February 19, 2009

We had our appointment with Dr. Gravelle this morning (the obstetrician).


We arrived a few minutes early and were disconcerted to open the door to a dark and silent office. Obviously they were not open yet. We couldn't find a light switch, so we waited in the hall, which gradually filled up with other pregnant ladies. By the time of our appointment, the office staff had arrived and turned on the lights.


It was interesting to compare the routine of the obstetrician appointment against that of the midwives. Both require you to pee in a bottle, but the midwives have a much more elaborate procedure and get you to test it yourself, while the obstetrician has a nurse to handle this for you. The nurse also does a quick history and checks blood pressure.


Dr. Gravelle was extremely nice and went through our options with us. They are pretty limited. In the case of a breech, we could try a trial of labour, but it is impossible for a transverse baby to be born shoulder first. She also said that even if the baby wasn't transverse, there would have been a good chance of ending up with a caesarean section because a uterus shaped like mine may well not be able to contract properly. Coupled with a smaller baby that might not tolerate a long labour as well, she said that a planned caesarean was not necessarily a bad idea under the circumstances. She also explained that she would strongly recommend against trying an external version to turn the baby. Even in a normally shaped uterus the success rate is less than 25%, and there are risks to both baby and mom. In my case, it's extremely likely that there is a reason that Elizabeth has settled where she is. The likelihood of a successful version is very low, and the risks quite high. She said she would definitely not risk it if it was her child. She went on to say that she is a surgeon though and very comfortable with caesareans\u2026


Although we had heard a great deal about how busy obstetricians are, and although we were expecting a short and rushed appointment as a result, Dr. Gravelle took her time explaining the whole caesarean section process and answered all of our questions. It's possible that "normal" appointments are different, but we really appreciated her thoroughness and really great bedside manner, especially since this wasn't at all the hoped for birth plan! One of the books we had ("The Birth Partner") mentioned that some obstetricians like to physically inspect the uterus by pulling it outside the abdomen, and that since the benefit was "questionable" and some women find it "uncomfortable and nauseating" that we might want to request that the surgeon not do this. It turns out that Dr. Gravelle does this, mostly because she finds it easier to suture up the uterus when she can see what she is doing. It's not strictly necessary so she did offer to suture by feel, but after her explanation it seemed to me that I'd let her do what she thinks is best.
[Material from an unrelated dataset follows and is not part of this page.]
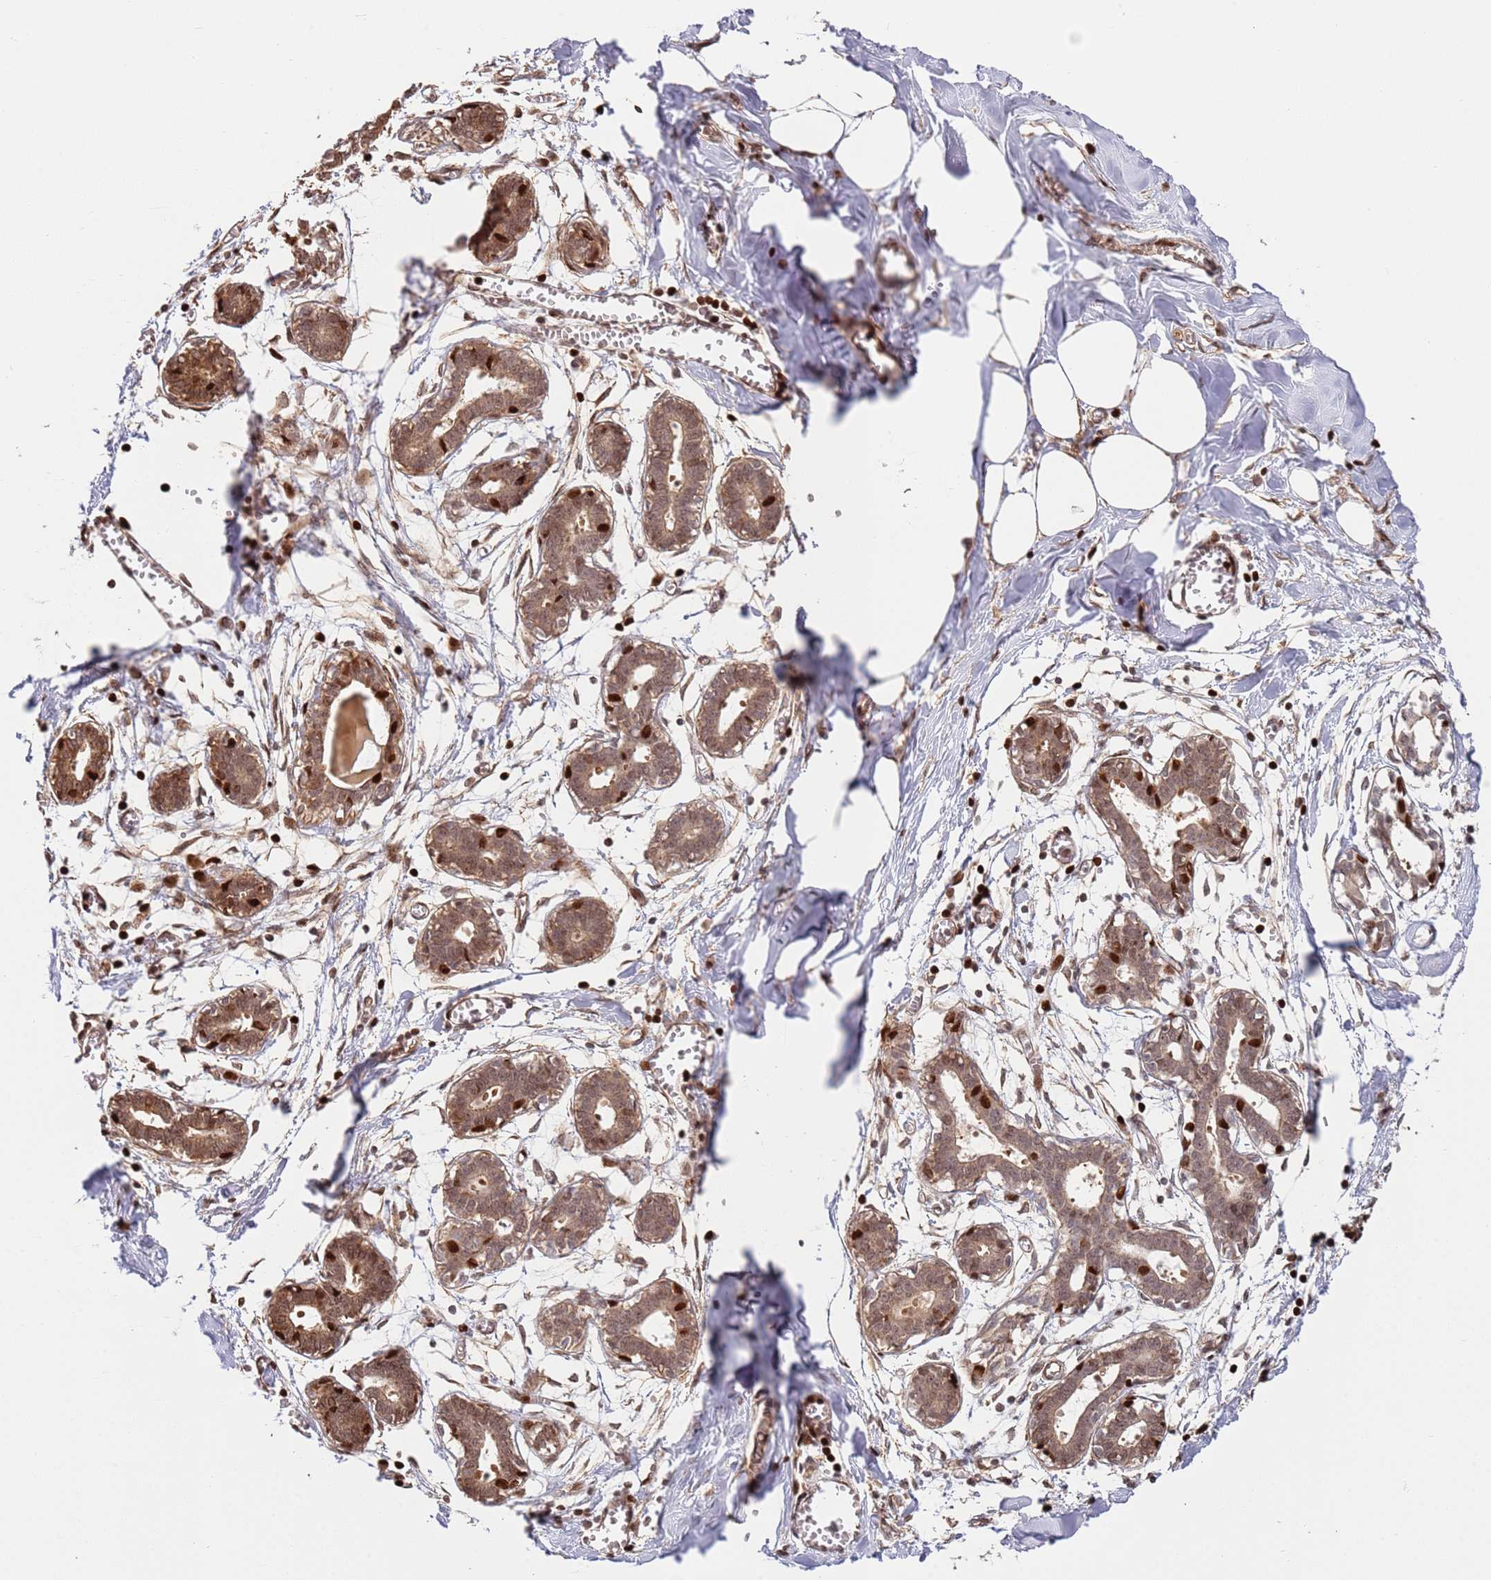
{"staining": {"intensity": "moderate", "quantity": ">75%", "location": "cytoplasmic/membranous,nuclear"}, "tissue": "breast", "cell_type": "Adipocytes", "image_type": "normal", "snomed": [{"axis": "morphology", "description": "Normal tissue, NOS"}, {"axis": "topography", "description": "Breast"}], "caption": "IHC histopathology image of unremarkable human breast stained for a protein (brown), which demonstrates medium levels of moderate cytoplasmic/membranous,nuclear staining in approximately >75% of adipocytes.", "gene": "TMEM233", "patient": {"sex": "female", "age": 27}}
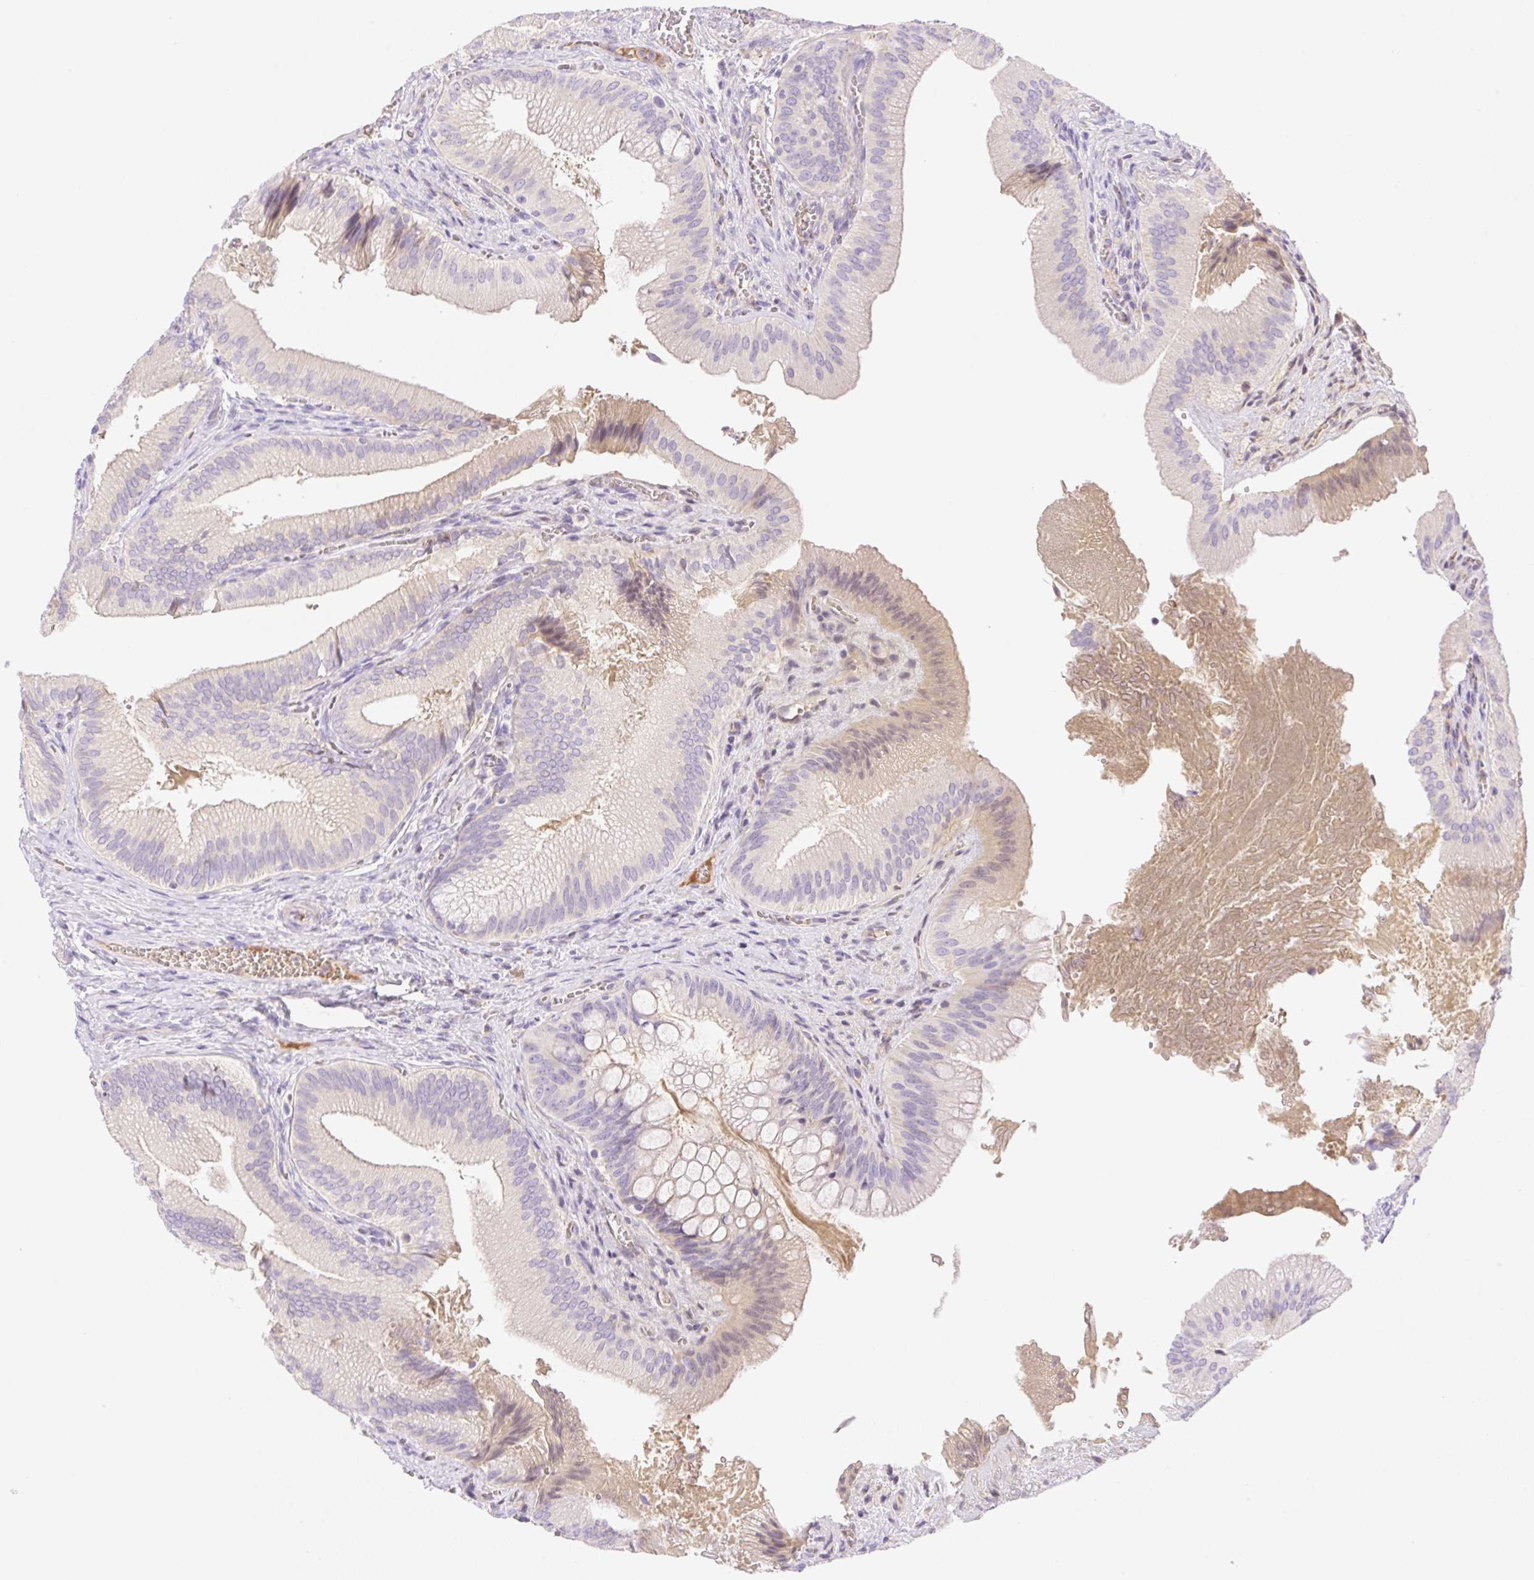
{"staining": {"intensity": "weak", "quantity": "25%-75%", "location": "cytoplasmic/membranous"}, "tissue": "gallbladder", "cell_type": "Glandular cells", "image_type": "normal", "snomed": [{"axis": "morphology", "description": "Normal tissue, NOS"}, {"axis": "topography", "description": "Gallbladder"}], "caption": "Gallbladder was stained to show a protein in brown. There is low levels of weak cytoplasmic/membranous staining in approximately 25%-75% of glandular cells. Nuclei are stained in blue.", "gene": "DENND5A", "patient": {"sex": "male", "age": 17}}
We have two more ultrasounds scheduled just in case - Dr. Gravelle said it's always very embarrassing to pull a "breech" or "transverse" baby out by the head! Since there is a risk of a cord prolapse if I go into labour, both the midwives and Dr. Gravelle want to ensure that the caesarean happens before that. It's a delicate balance between letting the baby mature in the womb (and get a little bit bigger!) and getting her out prior to labour. Getting operating room time at such short notice is also tricky, so we're going to be taken in between emergency cases. The caesarean itself is scheduled for Saturday February the 28th, which is when I start week 39.